The main issue with Apart is that its title track—an effort which is clearly intended to be the record's centerpiece—comes across as rather unambitious. The song relies upon an obvious chord progression without much in the way of elaboration, and its construction of lush guitars and organic, reverb-drenched percussion has little new to offer. To Lever's credit, it's produced perfectly and certainly succeeds in conjuring a sense of laidback nostalgia, but the whole thing ultimately comes across as merely pleasant, and is nowhere near exciting enough to carry the EP.

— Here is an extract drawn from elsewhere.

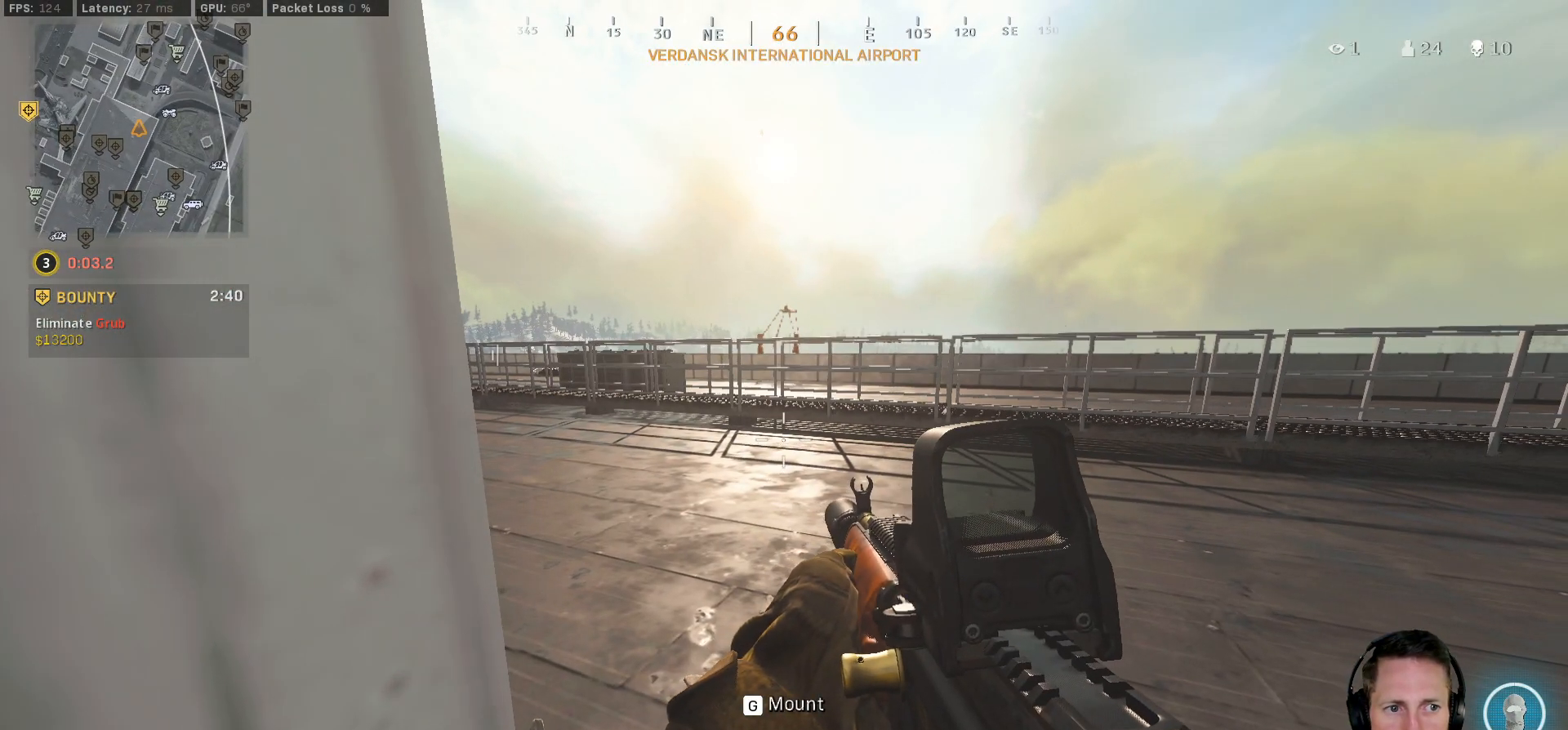
{"keys": ["ctrl"], "mouse": [], "events": []}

Elsewhere, things are a mixed bag—minimal drone and percussion pieces "Luna" and "Surface" are both well executed, but neither is substantial enough to hold attention for too long. "Journey," on the other hand, sounds bizarrely antiquated with its stilted drum-machine rhythm and retro synth melody. It's only with the final pair of tracks that the EP really begins to find its feet. "Surya" underpins the usual ambient sidesticks and analog pads with an intriguing little bassline that sounds like a computer program attempting to simulate lounge jazz. Meanwhile, appropriately aquatic cut "The Sea God" stretches a cluster of digitized submarine sound effects into a pleasingly meditative finale.
The curious thing about Apart is that, for the most part, one can understand what Lever is getting at with his dedication to vintage ambience and unapologetically retro melodies. Unfortunately, the results here often merely come across as outdated. Particularly when compared to some of the stellar releases Apollo has issued as of late, Apart feels terminally short on ideas.